[[ SOURCE MATERIAL, beginning ]]
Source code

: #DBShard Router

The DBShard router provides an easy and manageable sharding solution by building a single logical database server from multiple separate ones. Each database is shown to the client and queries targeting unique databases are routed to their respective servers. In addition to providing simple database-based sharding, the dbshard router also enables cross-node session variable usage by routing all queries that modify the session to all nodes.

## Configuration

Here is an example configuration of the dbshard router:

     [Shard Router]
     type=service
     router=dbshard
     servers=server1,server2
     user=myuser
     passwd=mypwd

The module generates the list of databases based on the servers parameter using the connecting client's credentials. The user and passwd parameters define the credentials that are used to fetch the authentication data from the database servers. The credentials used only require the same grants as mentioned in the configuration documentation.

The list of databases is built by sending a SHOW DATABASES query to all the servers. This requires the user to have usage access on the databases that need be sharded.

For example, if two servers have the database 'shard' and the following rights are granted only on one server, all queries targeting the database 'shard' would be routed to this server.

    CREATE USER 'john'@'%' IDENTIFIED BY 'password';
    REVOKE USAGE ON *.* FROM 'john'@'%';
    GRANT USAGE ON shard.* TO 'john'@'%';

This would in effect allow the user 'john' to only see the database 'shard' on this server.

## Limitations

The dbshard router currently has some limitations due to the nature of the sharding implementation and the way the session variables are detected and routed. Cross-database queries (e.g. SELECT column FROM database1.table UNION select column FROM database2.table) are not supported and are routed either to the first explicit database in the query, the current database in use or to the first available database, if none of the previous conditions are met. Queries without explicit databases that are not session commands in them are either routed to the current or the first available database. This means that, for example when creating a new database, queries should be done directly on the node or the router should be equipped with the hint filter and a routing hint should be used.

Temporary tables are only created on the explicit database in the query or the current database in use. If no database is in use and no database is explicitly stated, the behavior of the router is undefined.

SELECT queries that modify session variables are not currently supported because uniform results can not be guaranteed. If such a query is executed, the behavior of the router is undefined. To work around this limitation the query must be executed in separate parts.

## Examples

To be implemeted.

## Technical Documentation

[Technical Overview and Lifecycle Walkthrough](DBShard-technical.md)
[[ SOURCE MATERIAL, end ]]
Update the recorded data by replacing "john" with "maria" wherever it occurs in the items. Write out all of the lines again with nothing else changed.

Source code

: #DBShard Router

The DBShard router provides an easy and manageable sharding solution by building a single logical database server from multiple separate ones. Each database is shown to the client and queries targeting unique databases are routed to their respective servers. In addition to providing simple database-based sharding, the dbshard router also enables cross-node session variable usage by routing all queries that modify the session to all nodes.

## Configuration

Here is an example configuration of the dbshard router:

     [Shard Router]
     type=service
     router=dbshard
     servers=server1,server2
     user=myuser
     passwd=mypwd

The module generates the list of databases based on the servers parameter using the connecting client's credentials. The user and passwd parameters define the credentials that are used to fetch the authentication data from the database servers. The credentials used only require the same grants as mentioned in the configuration documentation.

The list of databases is built by sending a SHOW DATABASES query to all the servers. This requires the user to have usage access on the databases that need be sharded.

For example, if two servers have the database 'shard' and the following rights are granted only on one server, all queries targeting the database 'shard' would be routed to this server.

    CREATE USER 'maria'@'%' IDENTIFIED BY 'password';
    REVOKE USAGE ON *.* FROM 'maria'@'%';
    GRANT USAGE ON shard.* TO 'maria'@'%';

This would in effect allow the user 'maria' to only see the database 'shard' on this server.

## Limitations

The dbshard router currently has some limitations due to the nature of the sharding implementation and the way the session variables are detected and routed. Cross-database queries (e.g. SELECT column FROM database1.table UNION select column FROM database2.table) are not supported and are routed either to the first explicit database in the query, the current database in use or to the first available database, if none of the previous conditions are met. Queries without explicit databases that are not session commands in them are either routed to the current or the first available database. This means that, for example when creating a new database, queries should be done directly on the node or the router should be equipped with the hint filter and a routing hint should be used.

Temporary tables are only created on the explicit database in the query or the current database in use. If no database is in use and no database is explicitly stated, the behavior of the router is undefined.

SELECT queries that modify session variables are not currently supported because uniform results can not be guaranteed. If such a query is executed, the behavior of the router is undefined. To work around this limitation the query must be executed in separate parts.

## Examples

To be implemeted.

## Technical Documentation

[Technical Overview and Lifecycle Walkthrough](DBShard-technical.md)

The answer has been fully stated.